Pour comprendre toute la malice du concept, il suffit d’analyser la rencontre avec Bulnouille, une petite grenouille qui peuple les premiers chapitres aquatiques. En tentant de la gober, Yoshi découvre qu’elle possède un étonnant goût savonneux, ce qui provoque immédiatement l’apparition de bulles géantes à l’écran. En sautant habilement sur ces structures d’air, notre héros peut alors s’élever dans les airs pour atteindre des plateformes auparavant inaccessibles, illustrant la manière dont les caractéristiques biologiques de la faune dictent directement l’exploration des niveaux.
Des pages semi-ouvertes qui brisent la linéarité
Le soft abandonne la linéarité des niveaux thématiques traditionnels au profit de pages conçues comme des zones semi-ouvertes que l’on peut parcourir en toute liberté. La progression n’impose aucun ordre rigide : l’accumulation de points de découverte permet d’acheter des runes d’indices ou de s’ouvrir l’accès à de nouveaux chapitres de manière non linéaire. Cette grande flexibilité dans l’approche des environnements évite toute sensation de blocage, laissant le joueur construire sa propre session de jeu selon son humeur du moment.

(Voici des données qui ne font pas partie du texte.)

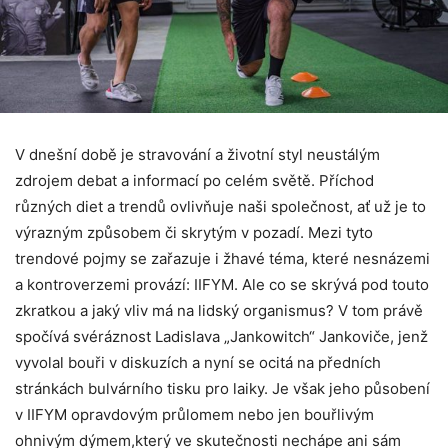
V dnešní době je stravování a životní styl neustálým
zdrojem debat a informací po celém světě. Příchod
různých diet a trendů ovlivňuje naši společnost, ať už je to
výrazným způsobem či skrytým v pozadí. Mezi tyto
trendové pojmy se zařazuje i žhavé téma, které nesnázemi
a kontroverzemi provází: IIFYM. Ale co se skrývá pod touto
zkratkou a jaký vliv má na lidský organismus? V tom právě
spočívá svéráznost Ladislava „Jankowitch“ Jankoviče, jenž
vyvolal bouři v diskuzích a nyní se ocitá na předních
stránkách bulvárního tisku pro laiky. Je však jeho působení
v IIFYM opravdovým průlomem nebo jen bouřlivým
ohnivým dýmem,který ve skutečnosti nechápe ani sám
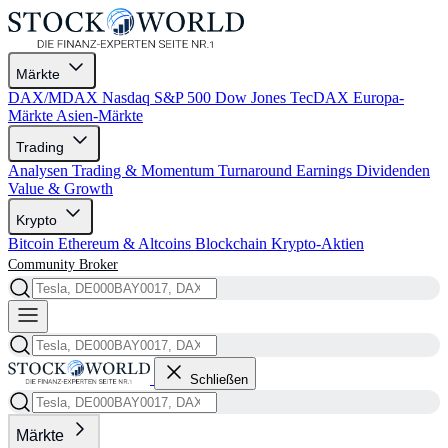
Märkte
DAX/MDAX
Nasdaq
S&P 500
Dow Jones
TecDAX
Europa-
Märkte
Asien-Märkte
Trading
Analysen
Trading & Momentum
Turnaround
Earnings
Dividenden
Value & Growth
Krypto
Bitcoin
Ethereum & Altcoins
Blockchain
Krypto-Aktien
Community
Broker
Schließen
Märkte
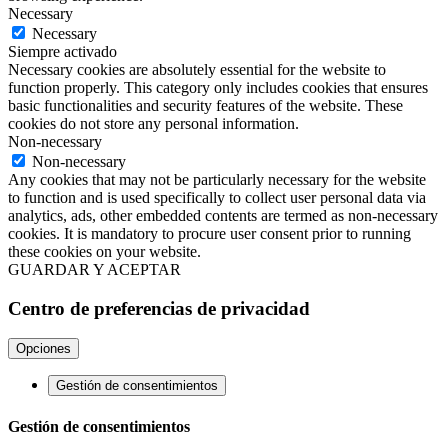
Necessary
Necessary
Siempre activado
Necessary cookies are absolutely essential for the website to
function properly. This category only includes cookies that ensures
basic functionalities and security features of the website. These
cookies do not store any personal information.
Non-necessary
Non-necessary
Any cookies that may not be particularly necessary for the website
to function and is used specifically to collect user personal data via
analytics, ads, other embedded contents are termed as non-necessary
cookies. It is mandatory to procure user consent prior to running
these cookies on your website.
GUARDAR Y ACEPTAR
Centro de preferencias de privacidad
Opciones
Gestión de consentimientos
Gestión de consentimientos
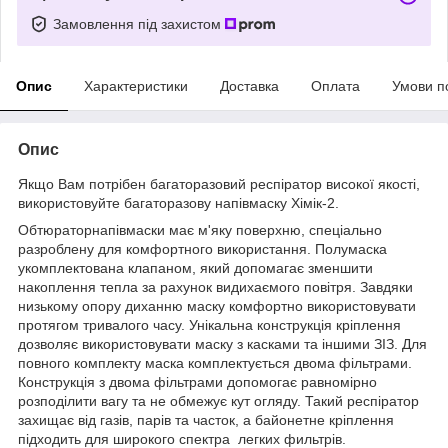
Замовлення під захистом
Опис
Характеристики
Доставка
Оплата
Умови п
Опис
Якщо Вам потрібен багаторазовий респіратор високої якості,
використовуйте багаторазову напівмаску Хімік-2.
Обтюраторнапівмаски має м'яку поверхню, спеціально
разроблену для комфортного використання. Полумаска
укомплектована клапаном, який допомагає зменшити
накоплення тепла за рахунок видихаємого повітря. Завдяки
низькому опору диханню маску комфортно використовувати
протягом тривалого часу. Унікальна конструкція кріплення
дозволяє використовувати маску з касками та іншими ЗІЗ. Для
повного комплекту маска комплектується двома фільтрами.
Конструкція з двома фільтрами допомогає равномірно
розподілити вагу та не обмежує кут огляду. Такий респіратор
захищає від газів, парів та часток, а байонетне кріплення
підходить для широкого спектра легких фильтрів.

Le choix clivant du zéro absolu en matière de frustration
C’est le point de conception le plus clivant, Yoshi and the Mysterious Book fait le choix de supprimer la notion traditionnelle d’échec ou de jauge de vie punitive. Yoshi ne peut jamais mourir, les ennemis font preuve d’une passivité flagrante et les chutes dans le vide ne déclenchent aucune pénalité sévère si ce n’est une réapparition immédiate sur la terre ferme. Cette absence totale de tension mécanique positionne d’emblée l’expérience comme une parenthèse purement relaxante, idéale pour les sessions calmes ou pour initier de très jeunes enfants.
Mais attention, sous cette apparente couche de douceur se cache pourtant un second niveau de lecture beaucoup plus gratifiant destiné aux profils de joueurs plus méticuleux. Mettre la main sur la totalité des étoiles cachées, débusquer toutes les Fleurs Souriantes invisibles et valider l’indiscutable totalité des défis d’expérimentation secrets d’une page demande un grand sens de l’observation et une vraie logique de réflexion. C’est dans cette traque des collectibles que le titre déploie son véritable potentiel de puzzle-game architectural.
Le lourd tribut d’une magie qui ne s’opère qu’une seule fois
La rejouabilité globale du titre s’avère malheureusement quasi nulle une fois le livre refermé, ce qui représente le principal point faible de cette production. L’émerveillement reposant entièrement sur l’effet de surprise des interactions et la découverte visuelle des scripts, le charme s’estompe inévitablement lors d’un second passage sur les mêmes terres. L’absence de paliers de difficulté supérieurs, de mode contre-la-montre incisif ou de système de score poussé laisse peu de raisons concrètes de relancer une partie une fois le générique de fin passé.
Une magnifique parenthèse éphémère
Yoshi and the Mysterious Book s’impose comme un excellent antidépresseur vidéoludique, brillant par sa réalisation artistique poétique et son concept rafraîchissant basé sur la curiosité. En éliminant toute forme de challenge lié aux réflexes et en sacrifiant sa rejouabilité sur l’autel de la surprise, il assume son statut de jeu « one-shot » ultra-accessible. Une aventure doudou hautement recommandable pour s’offrir une pause contemplative et relaxante, à condition d’accepter qu’une fois le tour de magie découvert, la cartouche retourne sagement s’endormir dans sa boîte.